* To do:
Please say how many lines in the records below contain the word "space", giving the number alone.

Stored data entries
* * *
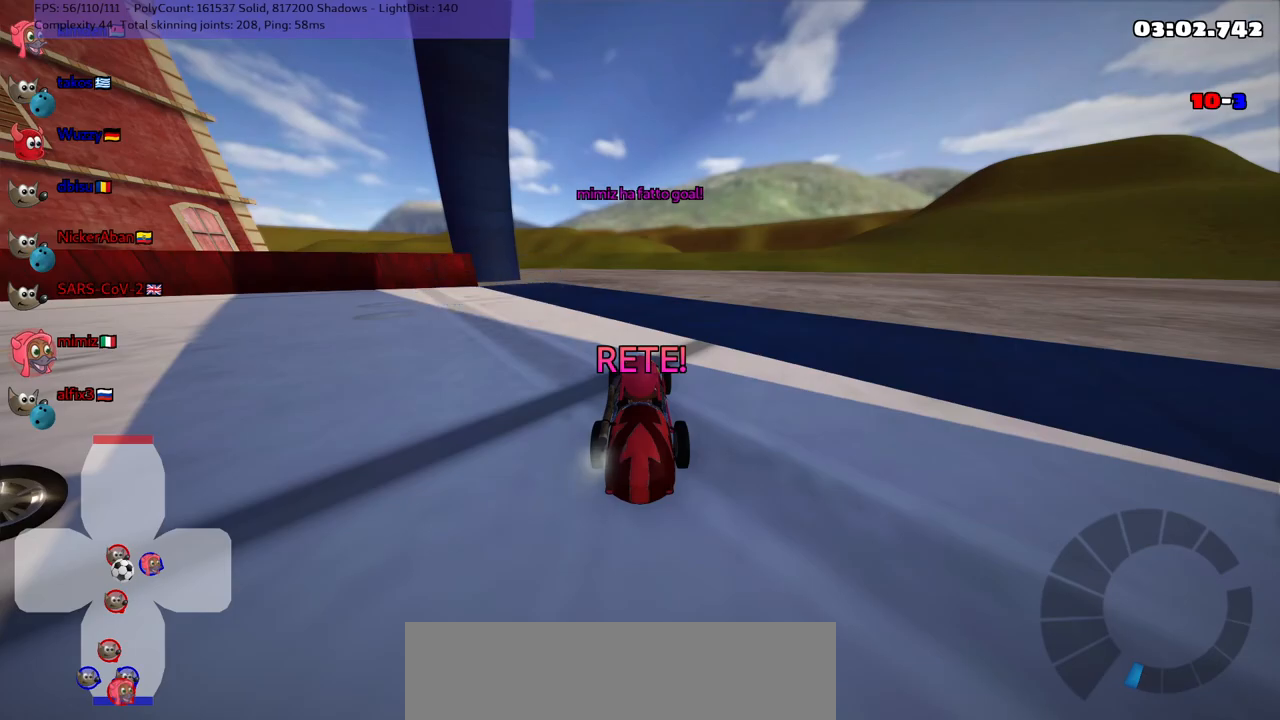
{"keys": ["n", "right", "up"], "events": [[167, "right", "down"], [267, "n", "down"]]}
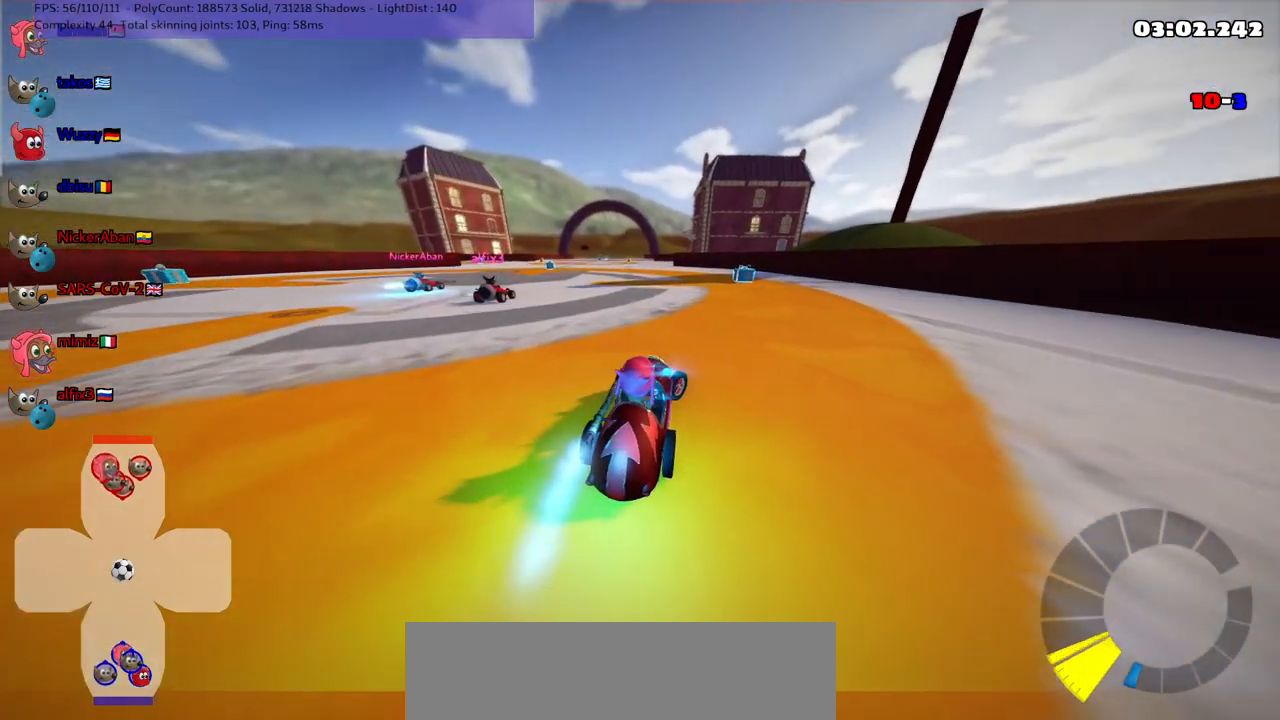
{"keys": ["left", "m", "right", "up"], "events": [[83, "n", "up"], [267, "right", "up"], [317, "left", "down"], [317, "m", "down"], [417, "right", "down"], [450, "left", "up"], [500, "left", "down"]]}
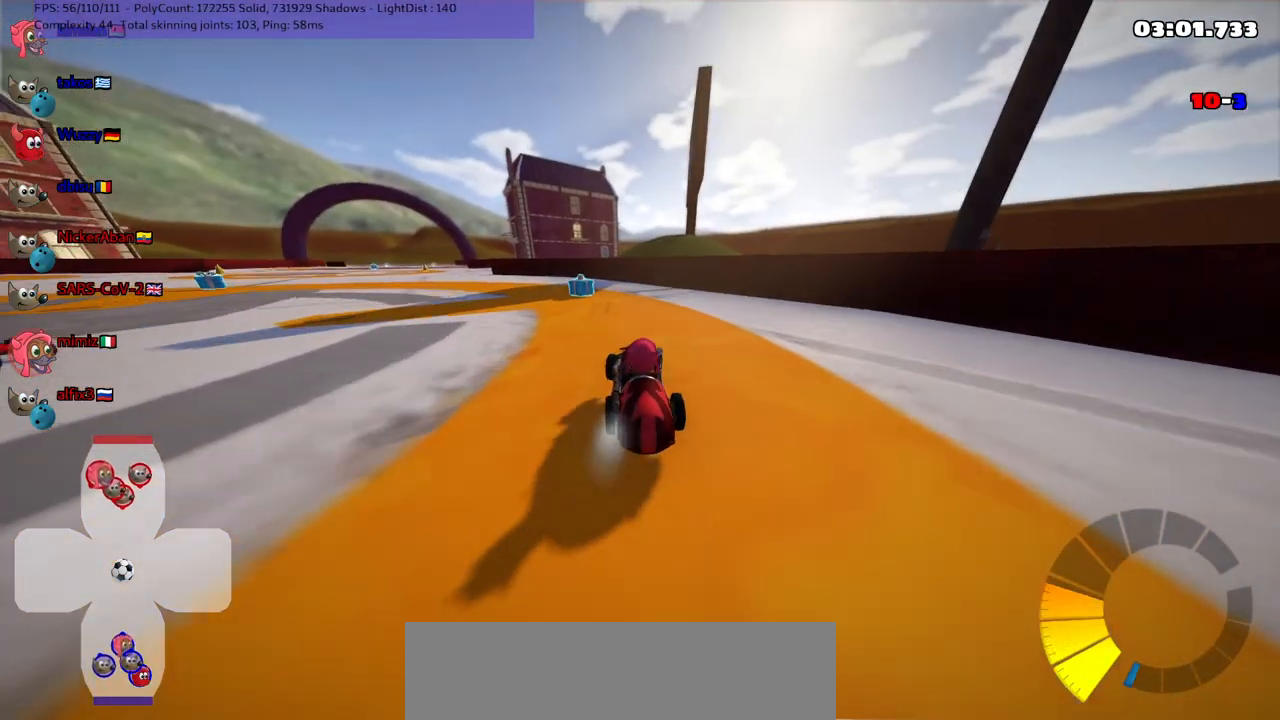
{"keys": ["left", "m", "right", "up"], "events": [[200, "left", "up"], [383, "left", "down"]]}
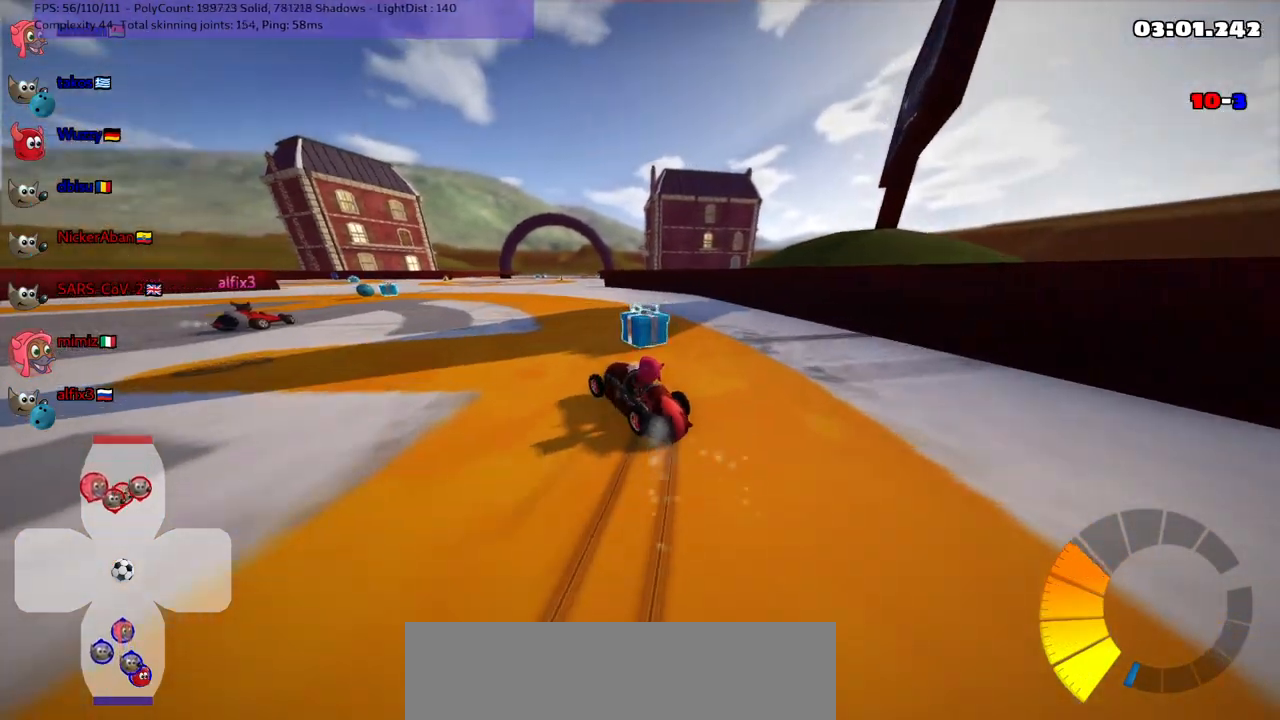
{"keys": ["m", "up"], "events": [[167, "left", "up"], [500, "right", "up"]]}
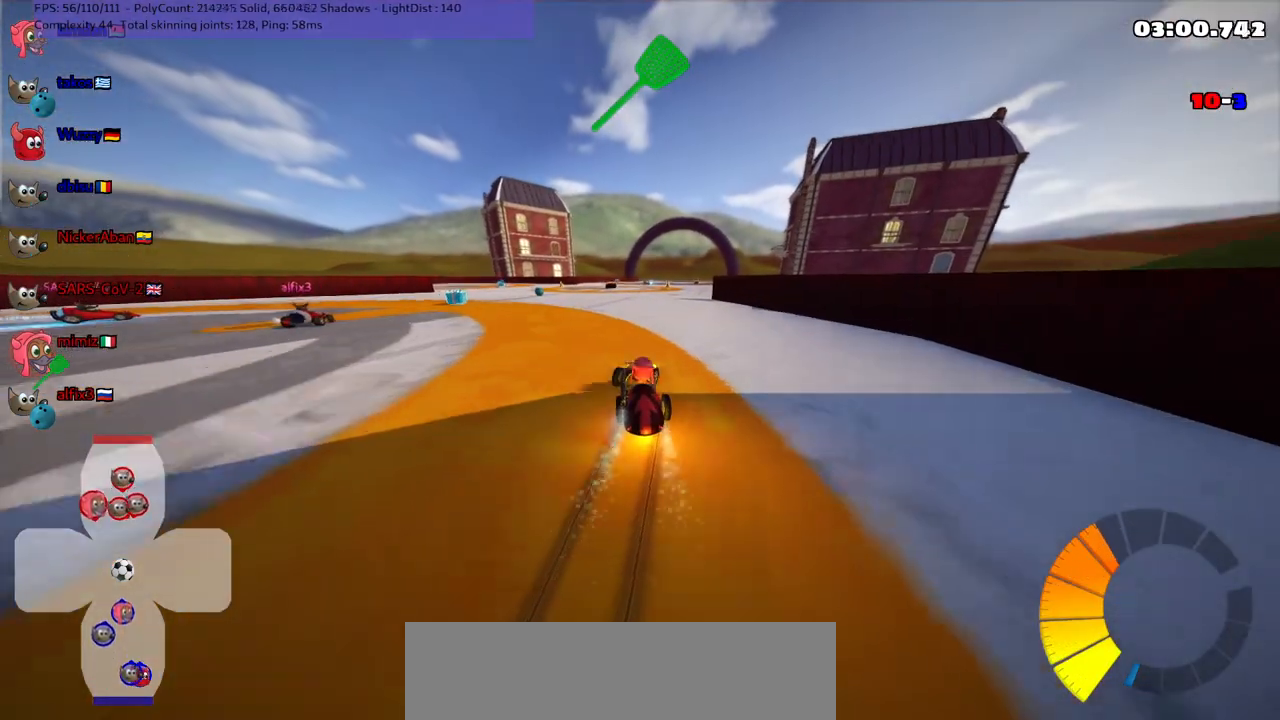
{"keys": ["left", "space"], "events": [[33, "m", "up"], [133, "left", "down"], [183, "up", "up"], [267, "down", "down"], [267, "space", "down"], [367, "space", "up"], [450, "space", "down"], [500, "down", "up"]]}
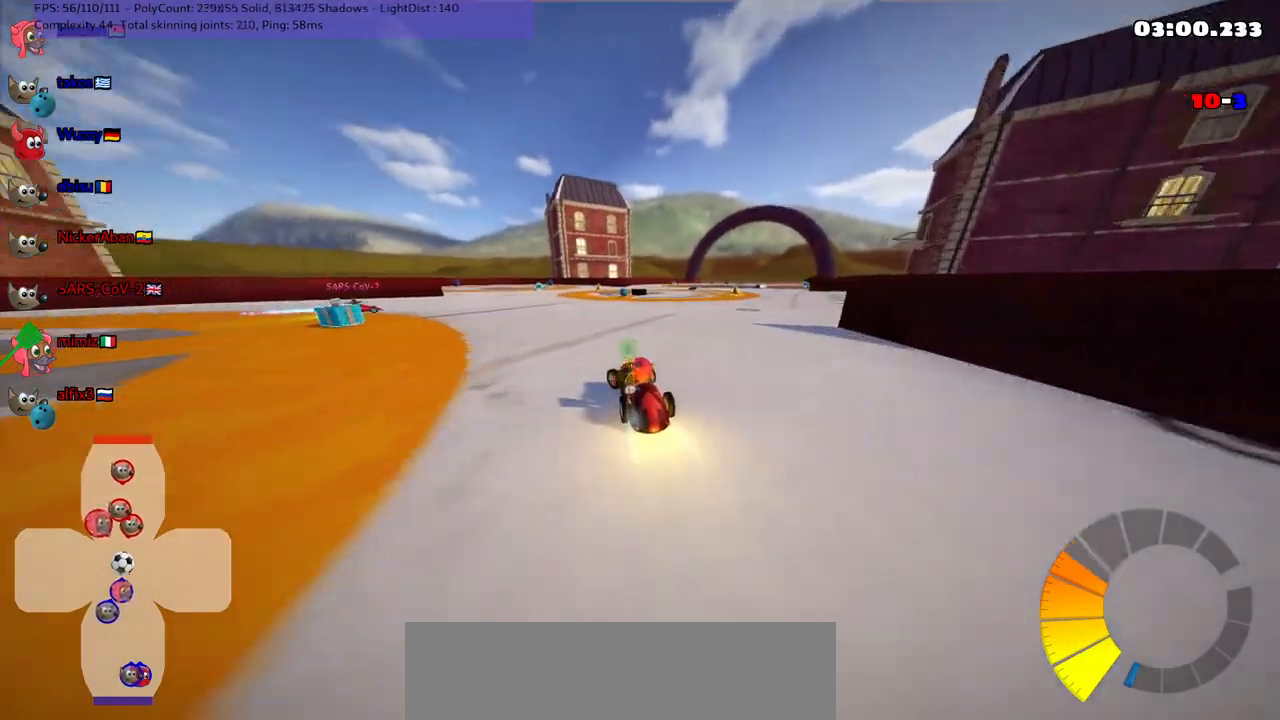
{"keys": ["right"], "events": [[100, "space", "up"], [200, "down", "down"], [200, "left", "up"], [283, "down", "up"], [283, "left", "down"], [433, "left", "up"], [483, "right", "down"]]}
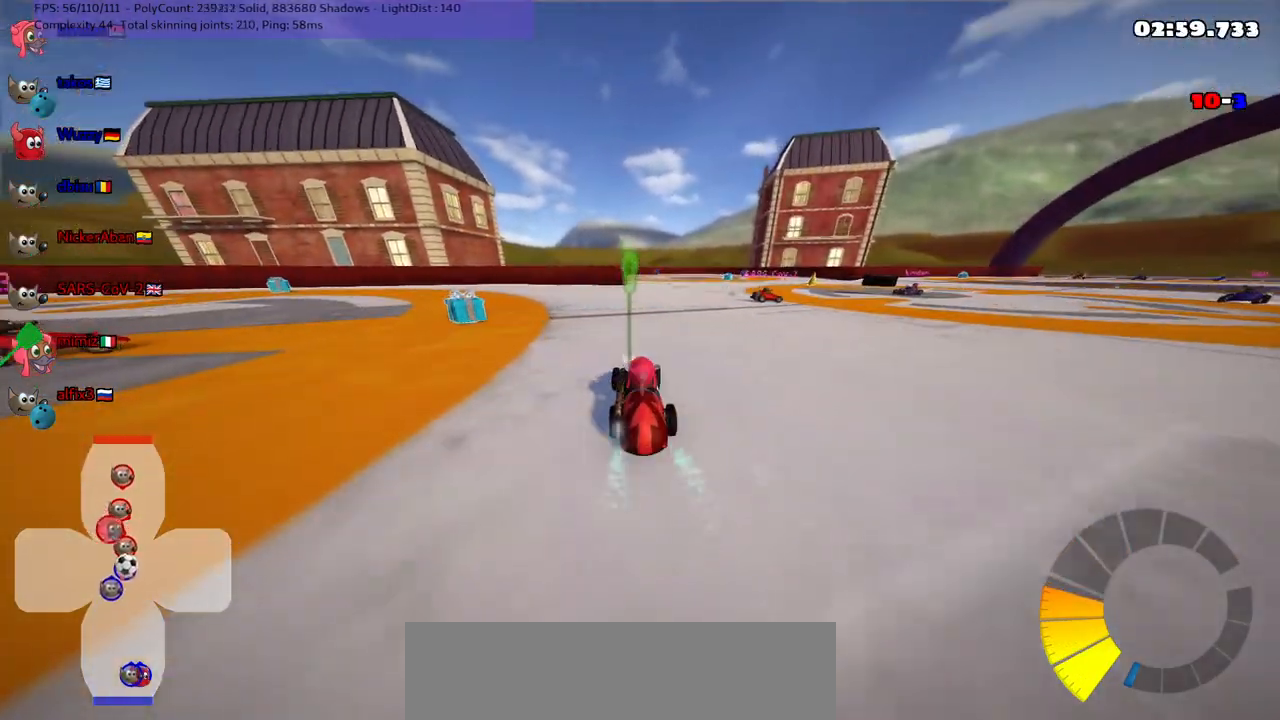
{"keys": ["left", "up"], "events": [[17, "m", "down"], [167, "up", "down"], [300, "left", "down"], [300, "m", "up"], [300, "right", "up"]]}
* * *
* Solution to this exercise:
2